- _Extracted records_
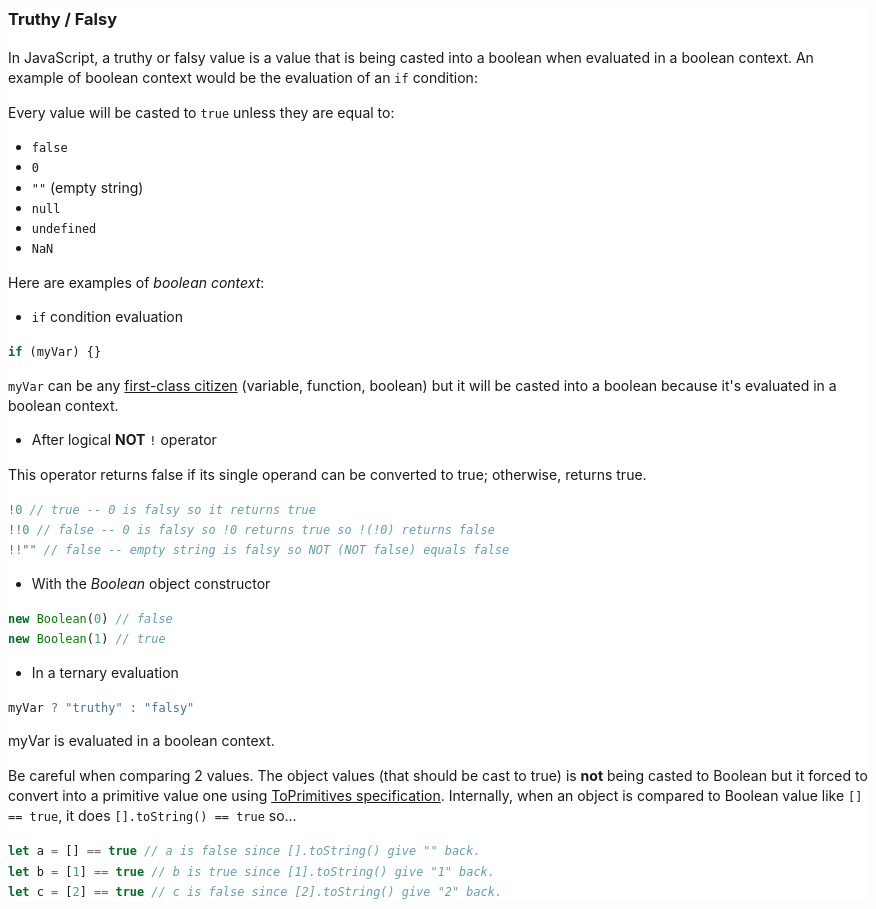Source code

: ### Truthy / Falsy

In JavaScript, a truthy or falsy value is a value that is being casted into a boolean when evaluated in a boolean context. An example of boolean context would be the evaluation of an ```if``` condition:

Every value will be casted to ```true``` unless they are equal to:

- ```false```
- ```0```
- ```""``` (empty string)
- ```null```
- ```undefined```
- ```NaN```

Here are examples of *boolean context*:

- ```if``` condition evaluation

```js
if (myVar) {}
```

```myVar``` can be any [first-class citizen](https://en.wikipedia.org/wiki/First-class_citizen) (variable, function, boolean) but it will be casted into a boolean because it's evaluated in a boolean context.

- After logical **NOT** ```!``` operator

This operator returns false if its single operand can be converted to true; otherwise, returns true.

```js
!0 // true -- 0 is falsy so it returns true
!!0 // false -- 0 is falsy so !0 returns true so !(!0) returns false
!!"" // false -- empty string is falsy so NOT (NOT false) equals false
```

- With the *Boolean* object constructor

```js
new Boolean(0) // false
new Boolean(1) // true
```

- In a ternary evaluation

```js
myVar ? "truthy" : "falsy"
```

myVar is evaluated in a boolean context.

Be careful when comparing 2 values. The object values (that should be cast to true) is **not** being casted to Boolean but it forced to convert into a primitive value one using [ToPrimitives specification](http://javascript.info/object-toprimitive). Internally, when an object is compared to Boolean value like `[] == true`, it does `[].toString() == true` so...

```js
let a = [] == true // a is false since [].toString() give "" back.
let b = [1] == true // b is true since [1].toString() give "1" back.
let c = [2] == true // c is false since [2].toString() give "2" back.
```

...

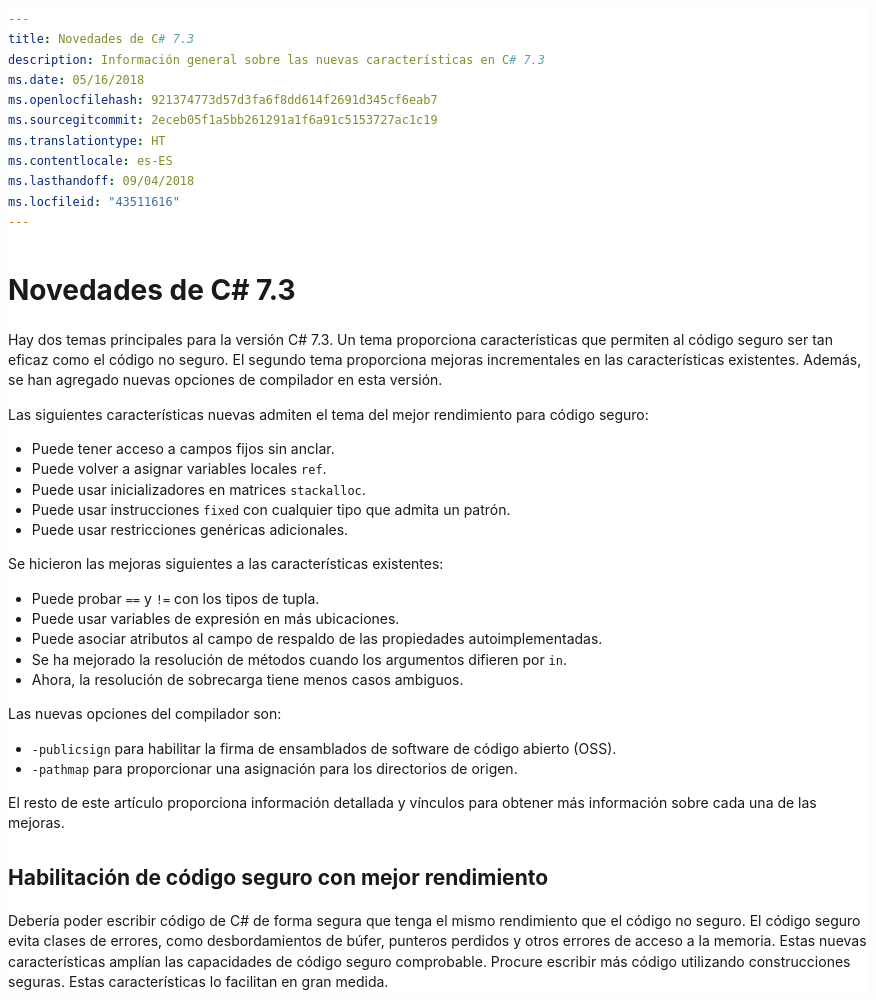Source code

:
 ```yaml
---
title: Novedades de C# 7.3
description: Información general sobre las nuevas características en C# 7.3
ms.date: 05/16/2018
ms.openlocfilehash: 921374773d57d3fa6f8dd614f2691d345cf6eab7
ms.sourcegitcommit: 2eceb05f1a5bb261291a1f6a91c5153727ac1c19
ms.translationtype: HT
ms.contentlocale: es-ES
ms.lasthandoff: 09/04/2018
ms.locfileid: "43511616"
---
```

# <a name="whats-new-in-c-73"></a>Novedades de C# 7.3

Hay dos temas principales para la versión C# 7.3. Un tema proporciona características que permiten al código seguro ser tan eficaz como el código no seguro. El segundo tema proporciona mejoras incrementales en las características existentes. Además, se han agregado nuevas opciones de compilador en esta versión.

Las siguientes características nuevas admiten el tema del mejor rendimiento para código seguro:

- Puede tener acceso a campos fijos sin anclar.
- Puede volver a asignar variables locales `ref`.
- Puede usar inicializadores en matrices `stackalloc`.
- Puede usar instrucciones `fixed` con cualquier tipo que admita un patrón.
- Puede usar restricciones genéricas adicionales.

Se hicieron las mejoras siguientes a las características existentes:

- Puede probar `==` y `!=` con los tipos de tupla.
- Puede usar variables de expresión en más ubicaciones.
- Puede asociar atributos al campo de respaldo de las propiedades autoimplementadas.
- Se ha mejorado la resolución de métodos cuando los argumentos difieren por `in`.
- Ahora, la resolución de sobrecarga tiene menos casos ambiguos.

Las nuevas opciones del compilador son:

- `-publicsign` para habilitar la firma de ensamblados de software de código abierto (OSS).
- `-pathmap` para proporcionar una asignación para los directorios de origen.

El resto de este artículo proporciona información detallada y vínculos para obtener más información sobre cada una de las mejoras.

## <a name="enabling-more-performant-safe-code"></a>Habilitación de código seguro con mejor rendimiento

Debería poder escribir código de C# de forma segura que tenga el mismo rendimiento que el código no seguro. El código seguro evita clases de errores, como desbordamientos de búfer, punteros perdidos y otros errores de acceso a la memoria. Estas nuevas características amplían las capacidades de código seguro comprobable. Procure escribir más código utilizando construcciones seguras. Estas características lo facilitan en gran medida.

- _What is expected_
Your answer should consist solely of the lines above from the line with "Hay dos temas" to the line with "directorios de origen.", both included, reproduced exactly.

- _Response to the exercise_
Hay dos temas principales para la versión C# 7.3. Un tema proporciona características que permiten al código seguro ser tan eficaz como el código no seguro. El segundo tema proporciona mejoras incrementales en las características existentes. Además, se han agregado nuevas opciones de compilador en esta versión.

Las siguientes características nuevas admiten el tema del mejor rendimiento para código seguro:

- Puede tener acceso a campos fijos sin anclar.
- Puede volver a asignar variables locales `ref`.
- Puede usar inicializadores en matrices `stackalloc`.
- Puede usar instrucciones `fixed` con cualquier tipo que admita un patrón.
- Puede usar restricciones genéricas adicionales.

Se hicieron las mejoras siguientes a las características existentes:

- Puede probar `==` y `!=` con los tipos de tupla.
- Puede usar variables de expresión en más ubicaciones.
- Puede asociar atributos al campo de respaldo de las propiedades autoimplementadas.
- Se ha mejorado la resolución de métodos cuando los argumentos difieren por `in`.
- Ahora, la resolución de sobrecarga tiene menos casos ambiguos.

Las nuevas opciones del compilador son:

- `-publicsign` para habilitar la firma de ensamblados de software de código abierto (OSS).
- `-pathmap` para proporcionar una asignación para los directorios de origen.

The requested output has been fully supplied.